> _What you need to do_: The lines to return run from the start of the material below through the line holding "11: (646, 209, 4.18)", both included; please give them back exactly, minus the pictures.

> _Material supplied_:
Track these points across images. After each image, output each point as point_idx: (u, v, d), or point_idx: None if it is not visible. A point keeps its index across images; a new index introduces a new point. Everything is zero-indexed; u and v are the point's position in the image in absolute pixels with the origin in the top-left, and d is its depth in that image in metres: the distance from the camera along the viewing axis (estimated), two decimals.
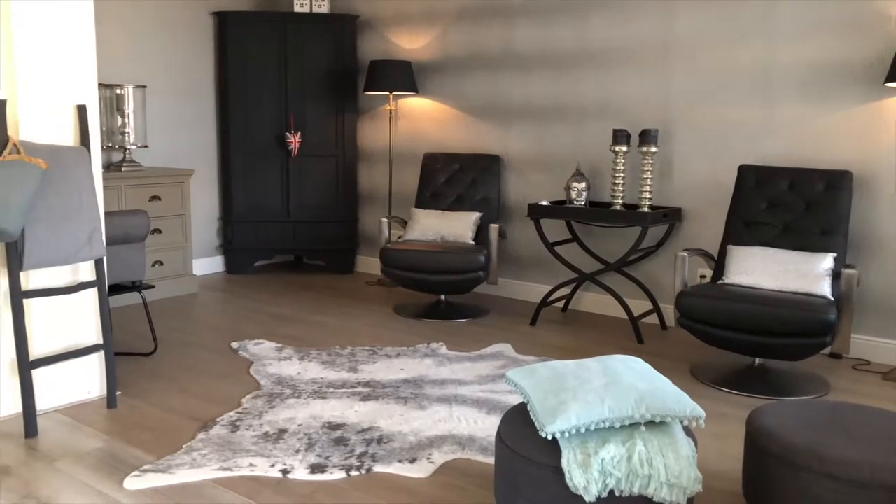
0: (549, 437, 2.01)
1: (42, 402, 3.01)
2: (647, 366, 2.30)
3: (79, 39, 3.03)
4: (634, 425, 2.04)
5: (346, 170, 5.69)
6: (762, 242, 3.69)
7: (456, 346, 3.99)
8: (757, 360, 3.58)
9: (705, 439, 2.86)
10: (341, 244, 5.77)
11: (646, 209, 4.18)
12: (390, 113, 5.48)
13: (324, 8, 5.58)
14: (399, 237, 4.81)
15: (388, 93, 5.25)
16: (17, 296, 2.77)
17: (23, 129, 2.89)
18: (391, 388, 3.32)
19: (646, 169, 4.19)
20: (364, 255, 5.90)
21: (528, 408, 2.14)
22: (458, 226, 4.64)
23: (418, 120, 5.48)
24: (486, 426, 2.92)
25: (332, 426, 2.90)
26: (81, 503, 2.33)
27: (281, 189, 5.66)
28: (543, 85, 4.82)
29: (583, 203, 4.37)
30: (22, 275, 2.87)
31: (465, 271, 4.35)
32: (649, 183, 4.19)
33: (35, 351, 2.95)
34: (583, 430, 2.01)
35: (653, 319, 4.52)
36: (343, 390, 3.29)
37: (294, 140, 5.53)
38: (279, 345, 3.94)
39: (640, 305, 4.51)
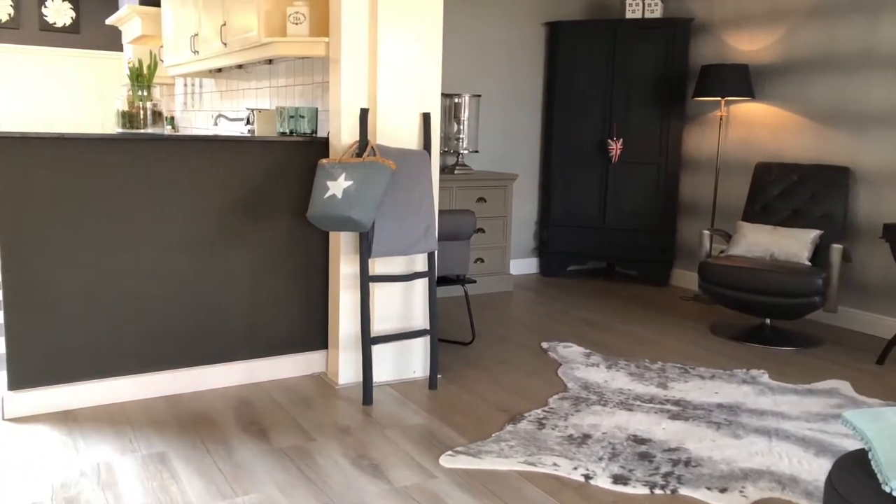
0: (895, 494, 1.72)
1: (377, 375, 3.40)
2: None
3: (428, 56, 3.35)
4: None
5: (667, 178, 5.51)
6: None
7: (780, 376, 3.63)
8: None
9: None
10: (657, 255, 5.60)
11: None
12: (721, 119, 5.16)
13: (656, 12, 5.45)
14: (721, 252, 4.51)
15: (719, 98, 4.96)
16: (366, 279, 3.16)
17: (378, 133, 3.29)
18: (703, 411, 3.13)
19: None
20: (680, 269, 5.65)
21: (869, 456, 1.85)
22: (791, 243, 4.21)
23: (752, 126, 5.09)
24: (814, 468, 2.60)
25: (638, 440, 2.82)
26: (403, 471, 2.58)
27: (598, 195, 5.67)
28: None
29: None
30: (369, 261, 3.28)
31: (798, 295, 3.92)
32: None
33: (375, 329, 3.35)
34: None
35: None
36: (651, 405, 3.18)
37: (615, 147, 5.51)
38: (587, 350, 3.95)
39: None
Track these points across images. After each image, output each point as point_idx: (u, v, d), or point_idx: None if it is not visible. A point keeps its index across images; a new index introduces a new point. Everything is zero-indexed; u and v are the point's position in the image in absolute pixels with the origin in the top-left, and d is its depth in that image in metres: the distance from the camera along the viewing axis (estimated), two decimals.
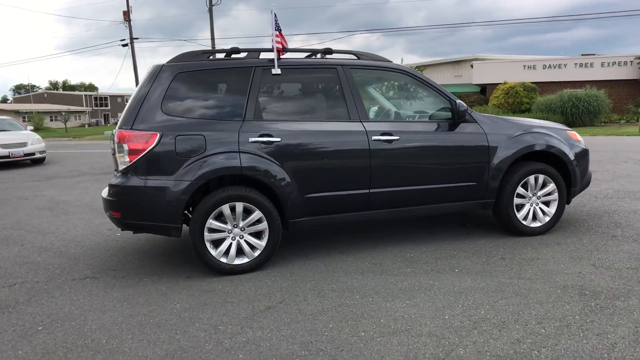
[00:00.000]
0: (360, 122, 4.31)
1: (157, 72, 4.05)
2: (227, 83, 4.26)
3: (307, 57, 4.67)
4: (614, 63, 28.26)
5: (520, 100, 26.93)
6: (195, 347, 2.83)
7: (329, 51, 4.56)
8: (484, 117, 4.72)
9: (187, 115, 4.03)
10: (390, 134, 4.31)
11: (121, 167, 3.93)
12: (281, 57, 4.27)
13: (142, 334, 3.03)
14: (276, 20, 4.13)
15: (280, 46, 4.16)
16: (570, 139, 4.94)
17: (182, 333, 3.02)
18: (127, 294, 3.72)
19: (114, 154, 4.36)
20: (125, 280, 4.04)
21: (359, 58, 4.61)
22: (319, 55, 4.61)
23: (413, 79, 4.67)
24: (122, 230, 4.44)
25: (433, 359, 2.59)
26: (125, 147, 3.86)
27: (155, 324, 3.18)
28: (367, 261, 4.24)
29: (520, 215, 4.71)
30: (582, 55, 31.38)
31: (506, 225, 4.76)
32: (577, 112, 23.79)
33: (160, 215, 3.90)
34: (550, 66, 29.60)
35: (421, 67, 39.21)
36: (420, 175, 4.44)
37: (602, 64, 28.44)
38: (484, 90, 31.78)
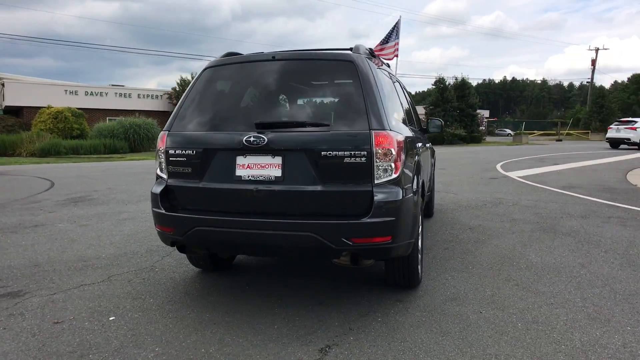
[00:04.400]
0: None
1: (367, 62, 3.25)
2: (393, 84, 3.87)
3: None
4: (148, 95, 31.82)
5: (70, 126, 25.95)
6: None
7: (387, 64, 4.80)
8: None
9: (395, 116, 3.50)
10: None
11: (385, 178, 2.96)
12: None
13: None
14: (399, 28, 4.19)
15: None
16: None
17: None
18: (410, 344, 2.97)
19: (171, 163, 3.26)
20: (367, 336, 2.98)
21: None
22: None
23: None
24: (366, 262, 3.15)
25: None
26: (393, 152, 2.99)
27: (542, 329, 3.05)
28: (460, 261, 4.92)
29: None
30: (112, 85, 33.26)
31: (426, 214, 6.42)
32: (139, 138, 25.60)
33: (411, 230, 3.22)
34: (92, 93, 29.82)
35: None
36: (431, 174, 5.51)
37: (139, 96, 31.41)
38: (17, 112, 28.09)
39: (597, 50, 56.00)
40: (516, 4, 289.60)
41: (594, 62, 55.73)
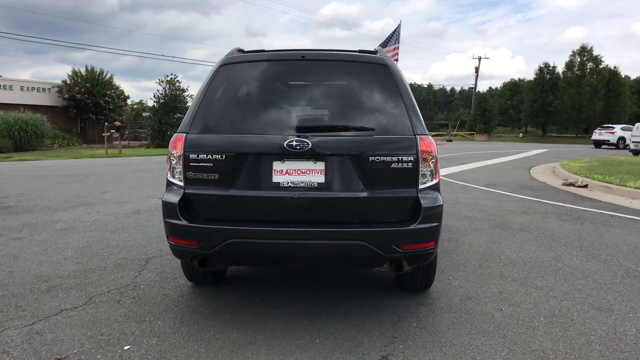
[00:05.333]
0: None
1: (397, 66, 3.25)
2: None
3: None
4: (34, 88, 28.52)
5: None
6: None
7: None
8: None
9: None
10: None
11: (427, 184, 2.94)
12: None
13: None
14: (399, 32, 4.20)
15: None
16: None
17: None
18: (460, 348, 3.01)
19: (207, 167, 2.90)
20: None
21: None
22: None
23: None
24: (407, 268, 3.10)
25: None
26: (434, 157, 2.98)
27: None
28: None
29: None
30: None
31: None
32: (27, 136, 22.93)
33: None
34: None
35: None
36: None
37: (22, 88, 28.04)
38: None
39: (479, 59, 61.58)
40: (404, 12, 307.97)
41: (477, 69, 61.19)
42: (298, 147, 2.80)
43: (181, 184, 2.98)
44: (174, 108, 27.91)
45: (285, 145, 2.81)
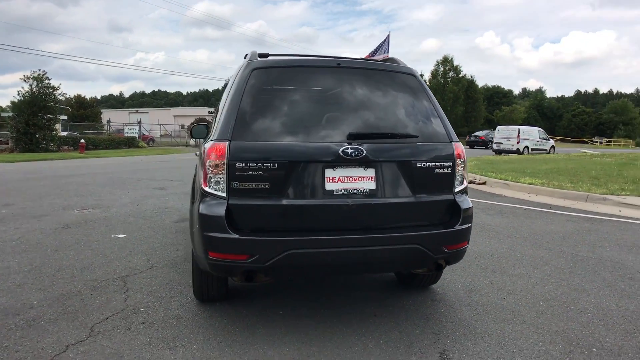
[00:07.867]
0: None
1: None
2: None
3: None
4: None
5: None
6: None
7: None
8: None
9: None
10: None
11: (460, 187, 3.14)
12: None
13: None
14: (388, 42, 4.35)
15: None
16: None
17: None
18: (496, 338, 3.28)
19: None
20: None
21: None
22: None
23: None
24: (433, 269, 3.22)
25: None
26: (464, 162, 3.19)
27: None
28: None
29: None
30: None
31: None
32: None
33: None
34: None
35: None
36: None
37: None
38: None
39: None
40: (276, 16, 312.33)
41: None
42: (353, 155, 2.80)
43: (223, 194, 2.77)
44: (43, 108, 24.91)
45: (340, 152, 2.79)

> _Solution for this task_:
Track these points across images. After each image, output each point as point_idx: (u, v, d), or point_idx: None if it is not visible. A point keeps its index across images; a new index introduces a new point. Everything is zero-indexed; u and v are the point's position in the image in absolute pixels with the origin in the top-left, and d is its depth in that image in metres: the distance from the camera along the viewing axis (estimated), two decimals.
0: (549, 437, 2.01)
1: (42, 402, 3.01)
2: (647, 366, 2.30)
3: (79, 39, 3.03)
4: (634, 425, 2.04)
5: (346, 170, 5.69)
6: (762, 242, 3.69)
7: (456, 346, 3.99)
8: (757, 360, 3.58)
9: (705, 439, 2.86)
10: (341, 244, 5.77)
11: (646, 209, 4.18)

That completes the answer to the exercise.